5 LGBT things you need to know about today

1. Say “I do” immediately in Illinois! A federal court ordered today the Cook County Clerk’s office to provide marriage licenses immediately to same-sex couples , according to a press release from Lambda Legal. The marriages were originally to start in June. This is especially good news for several terminal patients who were part of the lawsuit seeking marriage equality.

Judge Sharon Johnson Coleman noted in her ruling that the question before her was “why should we wait.” She cited the words of the late Dr. Martin Luther King who noted that “the time is always ripe to do right.”

2. The Associated Press is reporting Uganda President Yoweri Museveni, who has yet to sign a controversial anti-gay law, is angered by U.S. President Barack Obama and other Western leaders trying to influence him to back off the legislation that would, among other things, sentence homosexuals to 14 years in prison. A death penalty category in the bill was eventually removed after much international pressure.

“Africans do not seek to impose their views on anybody,” Museveni said in a statement. “We do not want anybody to impose their views on us. This very debate was provoked by Western groups who come to our schools and try to recruit children into homosexuality. It is better to limit the damage rather than exacerbate it.”

To find out more about how to help LGBT Ugandans, check out this story by gay blog the Bilerico Project.
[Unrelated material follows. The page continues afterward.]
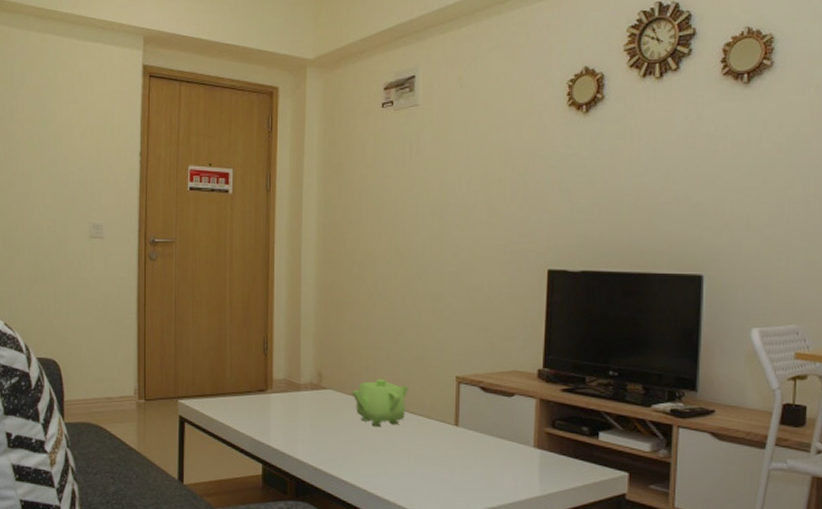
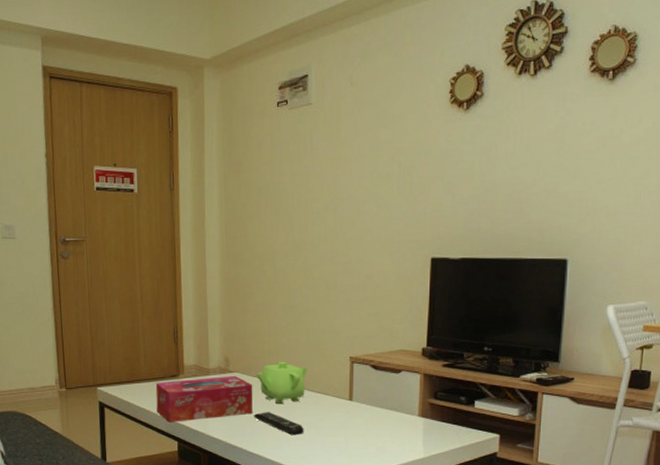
tissue box: none [241,392,348,443] -> present [155,375,253,422]
remote control: none [348,435,404,464] -> present [254,412,304,436]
3. Sweet justice, just maybe. Six attorneys general are refusing to defend their state’s ban on same-sex marriage — because they know the bans are unconstitutional. How about that? Oregon’s AG Ellen Rosenblum was the latest to join the group on Thursday. Other states refusing to defend the anti-gay bans: Nevada, Virginia, Pennsylvania, California and Illinois.
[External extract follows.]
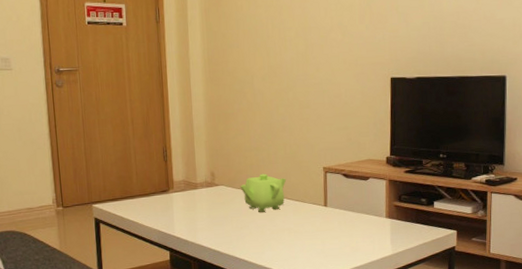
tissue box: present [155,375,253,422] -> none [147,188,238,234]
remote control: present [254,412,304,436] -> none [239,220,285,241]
4. All dried up. Arizona Gov. Jan Brewer is set to sign into law the GOP-backed bill approved Thursday by the state legislature that allows business owners to turn away gay customers based on their religious beliefs. Similar bills are being considered in Ohio, Mississippi, Idaho, South Dakota, Tennessee and Oklahoma and Kansas. Even Georgia is trying to jump on the bandwagon.   
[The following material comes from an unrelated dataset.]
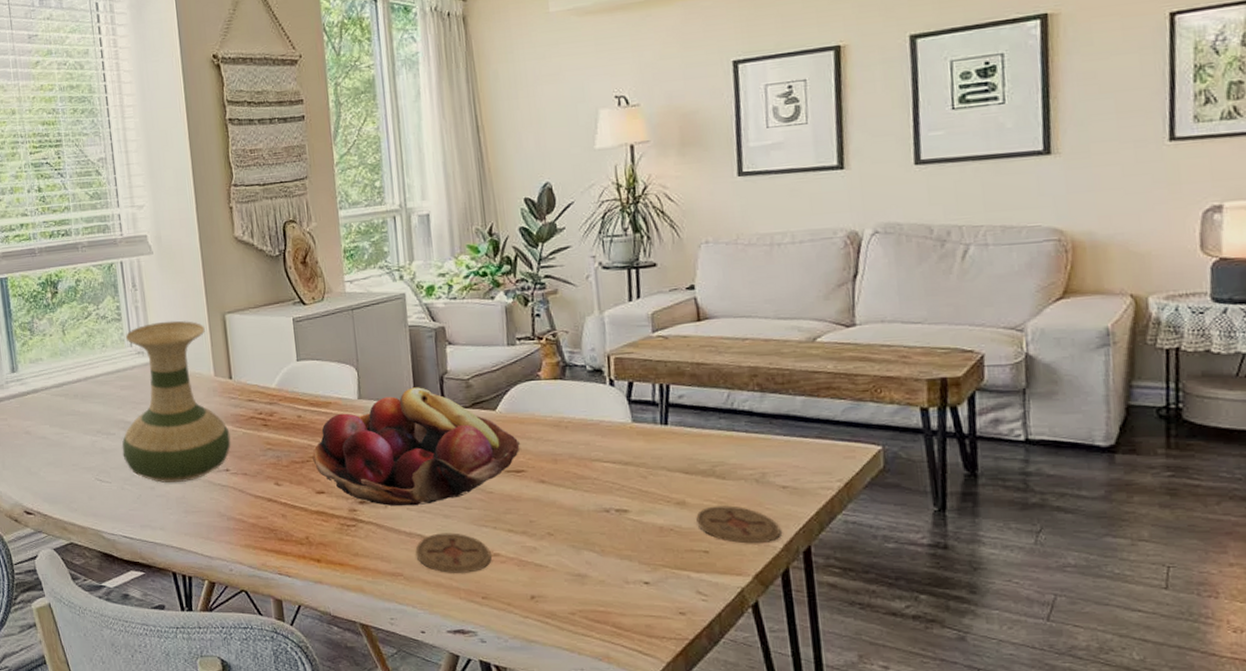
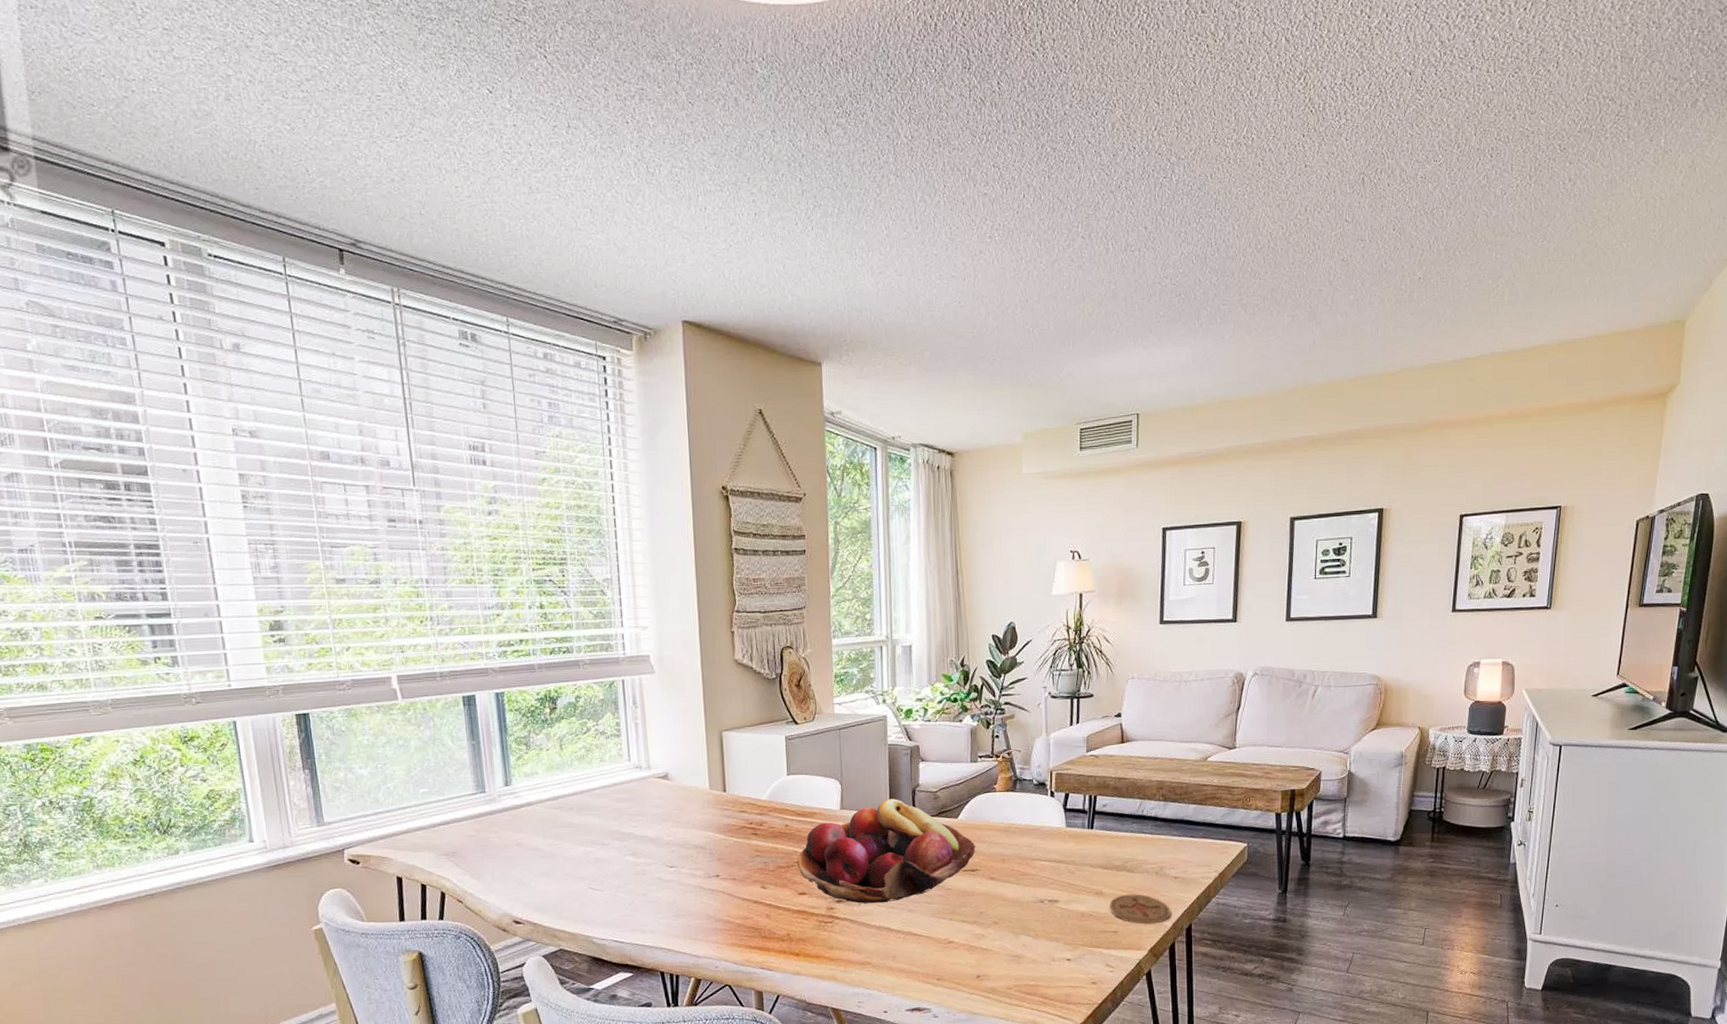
vase: present [121,320,231,483] -> none [616,737,722,889]
coaster: present [415,533,492,574] -> none [883,925,947,961]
5. Southern hospitality at its finest? Same-sex marriage battles are moving South, y’all, including in Alabama where Paul Hard is suing the state for violating his constitutional rights to equal protection and due process after his husband, David Fancher, was killed in a car accident. The couple legally married in Massachusetts, but Alabama has a constitutional amendment — like Georgia — banning same-sex marriage.